▸ **ACTIVITY**
Copy the lines below verbatim. Begin with the first and end with the line containing "index tip: (1577, 569)".

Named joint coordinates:
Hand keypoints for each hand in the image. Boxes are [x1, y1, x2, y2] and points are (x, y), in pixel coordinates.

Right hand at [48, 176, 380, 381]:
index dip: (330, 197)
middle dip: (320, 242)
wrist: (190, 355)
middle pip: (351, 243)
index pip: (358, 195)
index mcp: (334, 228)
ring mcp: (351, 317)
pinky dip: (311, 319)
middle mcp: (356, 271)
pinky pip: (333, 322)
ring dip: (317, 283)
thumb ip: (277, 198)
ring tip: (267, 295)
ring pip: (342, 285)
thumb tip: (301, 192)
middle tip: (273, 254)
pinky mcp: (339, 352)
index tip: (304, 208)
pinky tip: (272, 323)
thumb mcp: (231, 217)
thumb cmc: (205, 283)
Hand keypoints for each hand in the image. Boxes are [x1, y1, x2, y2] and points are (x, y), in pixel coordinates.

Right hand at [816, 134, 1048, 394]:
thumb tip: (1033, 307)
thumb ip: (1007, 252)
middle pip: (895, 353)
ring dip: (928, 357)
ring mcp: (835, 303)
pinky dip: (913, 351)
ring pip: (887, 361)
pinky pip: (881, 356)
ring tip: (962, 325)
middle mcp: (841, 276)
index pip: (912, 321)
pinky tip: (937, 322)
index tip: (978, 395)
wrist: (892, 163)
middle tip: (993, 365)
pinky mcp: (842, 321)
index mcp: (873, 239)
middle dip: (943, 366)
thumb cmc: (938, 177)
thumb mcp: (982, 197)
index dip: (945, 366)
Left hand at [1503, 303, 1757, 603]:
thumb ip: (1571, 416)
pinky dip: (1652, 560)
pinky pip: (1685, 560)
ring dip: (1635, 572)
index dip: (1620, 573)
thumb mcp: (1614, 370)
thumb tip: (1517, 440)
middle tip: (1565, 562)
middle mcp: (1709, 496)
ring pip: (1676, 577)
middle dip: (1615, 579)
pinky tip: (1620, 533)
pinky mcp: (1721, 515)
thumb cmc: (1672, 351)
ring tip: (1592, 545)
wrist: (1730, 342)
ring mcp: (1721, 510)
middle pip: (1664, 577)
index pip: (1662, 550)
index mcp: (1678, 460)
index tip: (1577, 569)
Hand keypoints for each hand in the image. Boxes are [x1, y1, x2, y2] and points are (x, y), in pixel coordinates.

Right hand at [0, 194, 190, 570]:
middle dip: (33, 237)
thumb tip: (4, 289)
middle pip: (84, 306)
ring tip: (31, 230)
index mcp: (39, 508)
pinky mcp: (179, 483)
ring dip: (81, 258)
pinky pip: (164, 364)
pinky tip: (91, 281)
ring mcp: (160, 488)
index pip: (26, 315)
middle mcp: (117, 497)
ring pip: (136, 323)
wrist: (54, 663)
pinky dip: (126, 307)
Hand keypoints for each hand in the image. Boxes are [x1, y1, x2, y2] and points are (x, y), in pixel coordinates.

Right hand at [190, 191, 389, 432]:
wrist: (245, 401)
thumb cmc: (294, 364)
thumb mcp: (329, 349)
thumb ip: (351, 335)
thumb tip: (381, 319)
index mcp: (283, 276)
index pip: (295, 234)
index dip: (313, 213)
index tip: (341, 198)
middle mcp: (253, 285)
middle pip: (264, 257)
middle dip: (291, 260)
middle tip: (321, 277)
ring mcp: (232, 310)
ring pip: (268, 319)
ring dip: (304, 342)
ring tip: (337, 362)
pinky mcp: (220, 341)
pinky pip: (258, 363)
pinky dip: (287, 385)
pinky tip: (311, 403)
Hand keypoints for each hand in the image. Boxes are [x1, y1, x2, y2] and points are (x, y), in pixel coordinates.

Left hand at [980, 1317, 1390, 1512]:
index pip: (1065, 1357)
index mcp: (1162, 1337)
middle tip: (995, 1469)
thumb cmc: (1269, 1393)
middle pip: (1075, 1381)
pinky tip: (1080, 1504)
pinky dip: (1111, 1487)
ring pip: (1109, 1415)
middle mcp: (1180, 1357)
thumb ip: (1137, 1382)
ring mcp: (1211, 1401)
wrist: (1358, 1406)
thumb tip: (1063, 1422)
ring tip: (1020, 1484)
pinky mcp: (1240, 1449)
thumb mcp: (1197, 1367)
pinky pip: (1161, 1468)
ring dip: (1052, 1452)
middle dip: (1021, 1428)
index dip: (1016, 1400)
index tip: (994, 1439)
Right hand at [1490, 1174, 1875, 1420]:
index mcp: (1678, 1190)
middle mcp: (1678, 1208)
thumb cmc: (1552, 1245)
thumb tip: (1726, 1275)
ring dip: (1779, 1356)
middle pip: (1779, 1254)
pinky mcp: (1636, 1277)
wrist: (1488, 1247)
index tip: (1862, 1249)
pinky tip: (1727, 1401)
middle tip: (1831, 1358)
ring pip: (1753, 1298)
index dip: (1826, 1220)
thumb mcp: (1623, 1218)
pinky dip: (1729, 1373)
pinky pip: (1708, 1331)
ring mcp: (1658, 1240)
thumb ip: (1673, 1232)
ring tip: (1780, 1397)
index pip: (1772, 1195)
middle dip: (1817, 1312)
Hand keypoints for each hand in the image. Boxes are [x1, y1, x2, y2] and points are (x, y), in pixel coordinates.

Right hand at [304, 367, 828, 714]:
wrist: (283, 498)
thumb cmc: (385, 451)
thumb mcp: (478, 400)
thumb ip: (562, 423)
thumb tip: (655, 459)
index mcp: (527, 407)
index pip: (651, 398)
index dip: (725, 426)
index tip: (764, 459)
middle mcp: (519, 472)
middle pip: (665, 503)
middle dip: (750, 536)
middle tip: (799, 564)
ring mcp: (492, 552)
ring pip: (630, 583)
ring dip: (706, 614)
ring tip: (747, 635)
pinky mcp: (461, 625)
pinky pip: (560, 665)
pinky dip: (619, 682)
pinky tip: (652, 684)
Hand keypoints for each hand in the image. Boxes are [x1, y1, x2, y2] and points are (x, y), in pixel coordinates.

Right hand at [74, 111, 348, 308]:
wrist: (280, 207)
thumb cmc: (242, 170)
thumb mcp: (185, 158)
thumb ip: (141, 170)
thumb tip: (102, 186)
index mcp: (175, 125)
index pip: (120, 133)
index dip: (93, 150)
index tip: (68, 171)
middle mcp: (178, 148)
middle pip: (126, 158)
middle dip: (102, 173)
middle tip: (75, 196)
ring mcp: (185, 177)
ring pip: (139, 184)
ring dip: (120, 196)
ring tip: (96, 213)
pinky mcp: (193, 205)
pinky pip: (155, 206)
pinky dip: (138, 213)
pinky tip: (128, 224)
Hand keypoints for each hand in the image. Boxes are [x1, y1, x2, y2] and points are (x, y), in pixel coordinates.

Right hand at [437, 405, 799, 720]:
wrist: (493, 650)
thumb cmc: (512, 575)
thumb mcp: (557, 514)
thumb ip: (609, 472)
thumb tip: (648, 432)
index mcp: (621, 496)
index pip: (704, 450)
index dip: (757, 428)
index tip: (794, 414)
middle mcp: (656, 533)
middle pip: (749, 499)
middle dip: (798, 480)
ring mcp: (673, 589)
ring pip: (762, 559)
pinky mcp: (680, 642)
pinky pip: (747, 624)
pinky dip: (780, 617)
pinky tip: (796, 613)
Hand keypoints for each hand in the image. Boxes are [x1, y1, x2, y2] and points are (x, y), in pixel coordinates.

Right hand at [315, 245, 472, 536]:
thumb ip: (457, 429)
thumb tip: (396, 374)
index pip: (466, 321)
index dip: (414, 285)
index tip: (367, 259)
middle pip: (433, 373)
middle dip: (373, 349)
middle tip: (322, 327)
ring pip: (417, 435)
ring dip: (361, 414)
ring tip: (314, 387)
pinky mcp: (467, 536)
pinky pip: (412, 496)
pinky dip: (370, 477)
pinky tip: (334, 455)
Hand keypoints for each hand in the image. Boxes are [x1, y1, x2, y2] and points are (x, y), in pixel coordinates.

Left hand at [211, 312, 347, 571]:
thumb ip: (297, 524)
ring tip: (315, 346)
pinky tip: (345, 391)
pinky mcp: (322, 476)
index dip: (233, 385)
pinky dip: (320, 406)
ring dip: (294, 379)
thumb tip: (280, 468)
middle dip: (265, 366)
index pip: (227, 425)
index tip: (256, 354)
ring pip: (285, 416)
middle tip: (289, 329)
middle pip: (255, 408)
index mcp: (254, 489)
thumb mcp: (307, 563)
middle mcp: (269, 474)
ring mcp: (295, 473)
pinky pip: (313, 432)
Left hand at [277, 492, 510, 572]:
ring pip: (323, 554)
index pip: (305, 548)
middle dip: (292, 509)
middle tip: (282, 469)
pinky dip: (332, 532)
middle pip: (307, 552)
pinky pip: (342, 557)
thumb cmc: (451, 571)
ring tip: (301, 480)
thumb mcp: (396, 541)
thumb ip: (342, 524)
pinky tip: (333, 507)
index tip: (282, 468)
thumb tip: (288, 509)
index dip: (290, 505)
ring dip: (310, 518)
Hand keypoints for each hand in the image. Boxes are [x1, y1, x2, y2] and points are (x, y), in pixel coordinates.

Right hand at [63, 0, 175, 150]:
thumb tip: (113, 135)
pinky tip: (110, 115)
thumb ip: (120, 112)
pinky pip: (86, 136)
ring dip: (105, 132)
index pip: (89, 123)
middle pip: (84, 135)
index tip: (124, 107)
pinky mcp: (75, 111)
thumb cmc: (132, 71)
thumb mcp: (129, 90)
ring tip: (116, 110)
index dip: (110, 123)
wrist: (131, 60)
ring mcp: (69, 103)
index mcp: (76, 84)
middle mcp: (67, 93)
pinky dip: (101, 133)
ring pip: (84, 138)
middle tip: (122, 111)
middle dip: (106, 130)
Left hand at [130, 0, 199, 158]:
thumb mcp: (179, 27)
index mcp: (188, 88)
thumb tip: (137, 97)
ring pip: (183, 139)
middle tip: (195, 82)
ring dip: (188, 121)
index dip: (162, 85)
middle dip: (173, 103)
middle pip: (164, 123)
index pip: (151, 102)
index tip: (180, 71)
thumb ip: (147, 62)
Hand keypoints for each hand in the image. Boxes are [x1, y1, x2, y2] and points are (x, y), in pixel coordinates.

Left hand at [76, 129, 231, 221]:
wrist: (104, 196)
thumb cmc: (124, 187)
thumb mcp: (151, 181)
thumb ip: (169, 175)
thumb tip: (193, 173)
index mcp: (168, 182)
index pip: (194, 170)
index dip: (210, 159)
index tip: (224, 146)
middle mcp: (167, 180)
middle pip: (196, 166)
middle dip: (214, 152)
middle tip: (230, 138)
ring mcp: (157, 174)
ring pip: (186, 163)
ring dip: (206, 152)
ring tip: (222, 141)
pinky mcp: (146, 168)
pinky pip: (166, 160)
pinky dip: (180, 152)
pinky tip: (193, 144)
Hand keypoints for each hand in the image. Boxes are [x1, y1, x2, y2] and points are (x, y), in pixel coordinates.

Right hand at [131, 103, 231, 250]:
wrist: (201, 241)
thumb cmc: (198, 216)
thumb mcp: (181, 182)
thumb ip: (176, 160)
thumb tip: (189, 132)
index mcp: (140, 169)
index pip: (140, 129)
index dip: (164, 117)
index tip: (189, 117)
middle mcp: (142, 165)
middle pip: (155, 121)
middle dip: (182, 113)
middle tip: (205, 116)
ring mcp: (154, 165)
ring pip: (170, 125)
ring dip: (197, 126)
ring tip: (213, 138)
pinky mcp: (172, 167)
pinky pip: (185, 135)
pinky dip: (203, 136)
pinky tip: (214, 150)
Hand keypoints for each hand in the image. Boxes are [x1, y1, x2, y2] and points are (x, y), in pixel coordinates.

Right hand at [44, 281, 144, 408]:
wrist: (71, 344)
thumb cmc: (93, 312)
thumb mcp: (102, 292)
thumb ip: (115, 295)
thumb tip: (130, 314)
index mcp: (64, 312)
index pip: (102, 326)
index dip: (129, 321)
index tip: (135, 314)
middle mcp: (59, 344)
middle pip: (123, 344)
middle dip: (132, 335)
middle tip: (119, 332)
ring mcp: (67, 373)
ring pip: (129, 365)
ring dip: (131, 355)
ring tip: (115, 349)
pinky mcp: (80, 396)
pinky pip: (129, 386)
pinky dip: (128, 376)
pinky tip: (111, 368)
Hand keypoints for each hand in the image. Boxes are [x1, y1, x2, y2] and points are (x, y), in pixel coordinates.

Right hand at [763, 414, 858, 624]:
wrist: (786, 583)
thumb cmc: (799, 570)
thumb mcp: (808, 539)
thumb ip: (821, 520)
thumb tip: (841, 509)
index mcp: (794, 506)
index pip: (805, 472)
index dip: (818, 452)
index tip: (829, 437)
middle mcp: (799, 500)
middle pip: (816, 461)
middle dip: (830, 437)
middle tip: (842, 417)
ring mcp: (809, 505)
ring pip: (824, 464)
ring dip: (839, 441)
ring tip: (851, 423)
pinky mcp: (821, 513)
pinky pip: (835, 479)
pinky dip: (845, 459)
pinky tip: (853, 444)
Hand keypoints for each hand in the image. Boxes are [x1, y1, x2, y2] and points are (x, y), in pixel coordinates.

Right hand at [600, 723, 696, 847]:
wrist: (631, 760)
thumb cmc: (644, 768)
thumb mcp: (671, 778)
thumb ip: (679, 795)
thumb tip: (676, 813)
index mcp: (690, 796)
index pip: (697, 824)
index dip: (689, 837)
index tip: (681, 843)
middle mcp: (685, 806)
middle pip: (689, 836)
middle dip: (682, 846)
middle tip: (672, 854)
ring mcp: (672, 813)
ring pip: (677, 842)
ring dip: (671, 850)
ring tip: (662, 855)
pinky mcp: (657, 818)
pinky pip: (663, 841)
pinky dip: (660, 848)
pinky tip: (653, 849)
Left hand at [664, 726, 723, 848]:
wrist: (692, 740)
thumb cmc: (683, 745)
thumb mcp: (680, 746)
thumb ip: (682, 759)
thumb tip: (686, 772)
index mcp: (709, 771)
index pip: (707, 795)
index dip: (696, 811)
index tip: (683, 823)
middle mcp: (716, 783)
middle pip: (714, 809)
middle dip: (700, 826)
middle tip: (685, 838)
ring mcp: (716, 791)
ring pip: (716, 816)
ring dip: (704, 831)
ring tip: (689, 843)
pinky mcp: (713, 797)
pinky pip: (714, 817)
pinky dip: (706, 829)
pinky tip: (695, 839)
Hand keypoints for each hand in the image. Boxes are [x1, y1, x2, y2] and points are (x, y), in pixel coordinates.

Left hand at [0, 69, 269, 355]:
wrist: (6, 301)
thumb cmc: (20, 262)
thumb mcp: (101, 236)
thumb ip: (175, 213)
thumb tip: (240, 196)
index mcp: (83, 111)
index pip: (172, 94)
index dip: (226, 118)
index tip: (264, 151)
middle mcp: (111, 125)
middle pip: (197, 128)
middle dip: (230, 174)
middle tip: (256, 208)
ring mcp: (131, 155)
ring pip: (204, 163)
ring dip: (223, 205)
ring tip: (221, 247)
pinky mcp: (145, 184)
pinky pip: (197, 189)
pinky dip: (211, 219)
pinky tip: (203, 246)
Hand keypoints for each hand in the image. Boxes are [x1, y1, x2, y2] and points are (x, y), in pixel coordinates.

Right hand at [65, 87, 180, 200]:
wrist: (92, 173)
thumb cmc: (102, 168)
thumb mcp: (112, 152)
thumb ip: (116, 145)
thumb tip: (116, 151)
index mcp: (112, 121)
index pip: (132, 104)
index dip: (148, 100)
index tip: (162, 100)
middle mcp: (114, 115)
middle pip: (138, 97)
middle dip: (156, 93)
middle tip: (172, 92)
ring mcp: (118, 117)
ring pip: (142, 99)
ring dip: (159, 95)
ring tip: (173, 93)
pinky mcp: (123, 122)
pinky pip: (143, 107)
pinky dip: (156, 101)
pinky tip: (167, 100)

▸ **SOLUTION TO THE EXERCISE**
Hand keypoints for each hand in the image. Boxes are [x1, y1, x2, y2] and points are (x, y), in pixel coordinates.

Right hand at [48, 176, 380, 381]:
index dip: (330, 197)
middle dip: (320, 242)
wrist: (190, 355)
middle pip: (351, 243)
index pip: (358, 195)
index mcp: (334, 228)
ring mcp: (351, 317)
pinky dip: (311, 319)
middle mcp: (356, 271)
pinky pip: (333, 322)
ring dip: (317, 283)
thumb ip: (277, 198)
ring tip: (267, 295)
ring pip: (342, 285)
thumb tip: (301, 192)
middle tip: (273, 254)
pinky mcp: (339, 352)
index tip: (304, 208)
pinky tip: (272, 323)
thumb mcp: (231, 217)
thumb cmc: (205, 283)
Hand keypoints for each hand in the image. Boxes are [x1, y1, x2, y2] and points are (x, y), in pixel coordinates.

Right hand at [816, 134, 1048, 394]:
thumb tip: (1033, 307)
thumb ip: (1007, 252)
middle pip: (895, 353)
ring dip: (928, 357)
ring mcp: (835, 303)
pinky dip: (913, 351)
ring pip: (887, 361)
pinky pip: (881, 356)
ring tip: (962, 325)
middle mcp: (841, 276)
index pip: (912, 321)
pinky tip: (937, 322)
index tip: (978, 395)
wrist: (892, 163)
middle tip: (993, 365)
pinky mcp: (842, 321)
index mcp: (873, 239)
middle dip: (943, 366)
thumb cmc: (938, 177)
thumb mcp: (982, 197)
index dip: (945, 366)
Left hand at [1503, 303, 1757, 603]:
thumb ip: (1571, 416)
pinky dip: (1652, 560)
pinky pip: (1685, 560)
ring dip: (1635, 572)
index dip: (1620, 573)
thumb mcp: (1614, 370)
thumb tip: (1517, 440)
middle tip: (1565, 562)
middle mcp: (1709, 496)
ring pip: (1676, 577)
middle dip: (1615, 579)
pinky tip: (1620, 533)
pinky mcp: (1721, 515)
thumb cmc: (1672, 351)
ring tip: (1592, 545)
wrist: (1730, 342)
ring mcp: (1721, 510)
middle pip: (1664, 577)
index pip: (1662, 550)
index mcp: (1678, 460)
index tip: (1577, 569)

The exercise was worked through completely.